* THE DATA
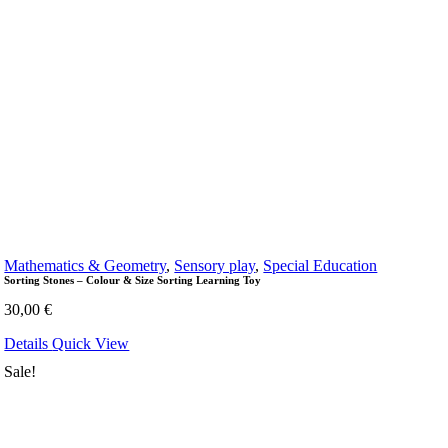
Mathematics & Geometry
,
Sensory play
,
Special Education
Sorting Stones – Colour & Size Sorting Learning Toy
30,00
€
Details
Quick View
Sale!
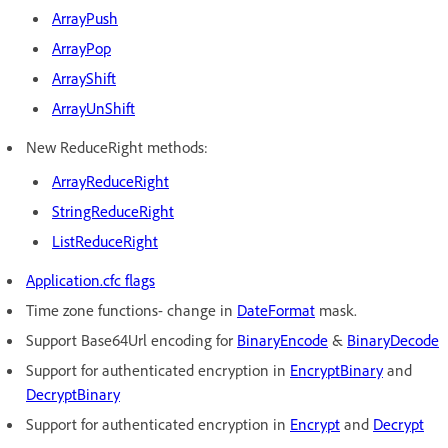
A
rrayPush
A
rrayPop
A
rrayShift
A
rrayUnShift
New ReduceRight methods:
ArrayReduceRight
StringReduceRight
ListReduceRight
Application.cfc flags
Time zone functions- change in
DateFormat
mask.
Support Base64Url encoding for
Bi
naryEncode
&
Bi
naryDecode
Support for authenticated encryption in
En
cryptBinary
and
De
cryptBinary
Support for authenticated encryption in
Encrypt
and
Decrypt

* WHAT NEEDS TO BE DONE
Your task is to set down every entry exactly, leaving out any picture it contains.

* COMPLETED EXERCISE
Mathematics & Geometry
,
Sensory play
,
Special Education
Sorting Stones – Colour & Size Sorting Learning Toy
30,00
€
Details
Quick View
Sale!
A
rrayPush
A
rrayPop
A
rrayShift
A
rrayUnShift
New ReduceRight methods:
ArrayReduceRight
StringReduceRight
ListReduceRight
Application.cfc flags
Time zone functions- change in
DateFormat
mask.
Support Base64Url encoding for
Bi
naryEncode
&
Bi
naryDecode
Support for authenticated encryption in
En
cryptBinary
and
De
cryptBinary
Support for authenticated encryption in
Encrypt
and
Decrypt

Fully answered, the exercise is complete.